とはいえ、未だに評価もされ、EGGでも配信されている。少なくとも1987年基準では、インパクトがあったはず。それは(おそらく)……

  • SHARP X1オリジナルゲームであった
  • パソコンにしてはスムーズなアクション
    • スプライトが使えないとはおもえない
    • 2人プレイも可能
  • TAKERU(ソフト書き換えサービス)での配信
    • 目新しい
    • 少し安い
  • FM音源によるすばらしい音楽

現在的意義

おもうに「待ちに待って発売されたFM音源をつかった」「最新のキレッキレの音楽」で、「X1ユーザだけが遊べる」「スムーズなアクションゲーム」というのがインパクトがあったのではないか。

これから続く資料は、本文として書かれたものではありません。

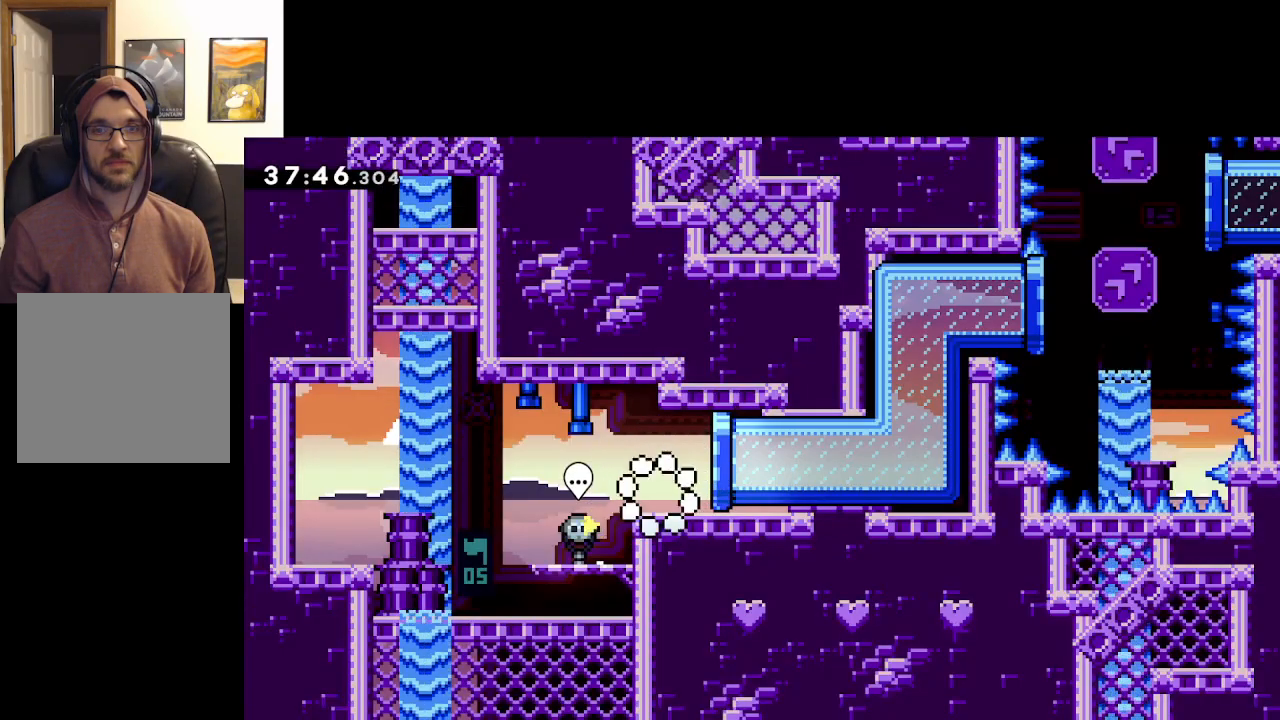
{"buttons": [], "left_stick": "right", "right_stick": "center", "events": [[150, "left_stick", "right"]]}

わたしも、X1用スーパーマリオを見て、「こらあかんわ……」と絶望したものね。


www.youtube.com

当時はスプライトも知らなかったので、パソコンというのは、「アクションができひんもんなのや」と。値段がひと桁ちがうファミコンにも負けるのやと。

SHARPの「パソコンテレビ X1」は、ファミコンに負け、パソコン内ではPC88に負けていた。そんななか「ほかより性能の高いFM音源」を活かした、バリバリ動くアクションゲームというのは、よほどユーザの溜飲が下がったらしい。

リアルタイムで経験しているので、思い起こすと、そういうことだった。

アクションも、とくに冒頭は素晴らしく、2人同時でもスムーズなのは感激だった。

音楽も気合が入っていて、今になって知るわけだが、当時若干17才の齋藤学氏のデビュー作だったという。

齋藤学が当時よちよち歩きだったゲーム音楽に何をもたらし、5年ほどの活躍を経て22才で夭折された様子は、お父様の書かれたウェブサイトに詳しく、わたしなどが何かを付け加えることもできない。

とまれ、1987年というのは、バブル景気まっただなかであり、日本もアメリカに経済で勝って調子に乗っていたし、パソコンも乱戦状態、ファミコンも登場してきてゲーム市場が急拡大、あちこちに未開の荒野がひらけているときだった。

手つかずのあらゆる可能性に囲まれているとき、17才のアルバイト学生でも、才能があれば抜擢され、音楽を通じて世界のありようを変えるリーダーとなっていった。あのころは、だれにだって、可能性は開けていたのだ。

お父様のウェブサイトも閉鎖されたのか、Internet Archiveに記録されているものしか見られない状態で、齋藤学氏の記憶は刻一刻と、歴史のなかに砂の一粒のように埋もれていっている。

たとえ齋藤学氏の記憶が、たとえシステムサコムの記憶が埋もれていこうとも、彼らが前進させた、プロ級の才能のある音楽家による「ゲーム音楽の進化」という結果が後戻りすることはない。

功績は肥沃な土壌の一画を占め、後続世代が花を咲かせる土台になっている。

いまでも、Project EGGやX milleniumなどをつかって、当時を追体験できることには、感謝しかない。

あのころだけじゃなくて、いまだって、本当はだれにたいしても、いつでも、可能性は開けているんだ。

ささやかながら、世界を変革した、今は名を忘れられかけている英雄への、追悼のプレイであり、攻略記録であった。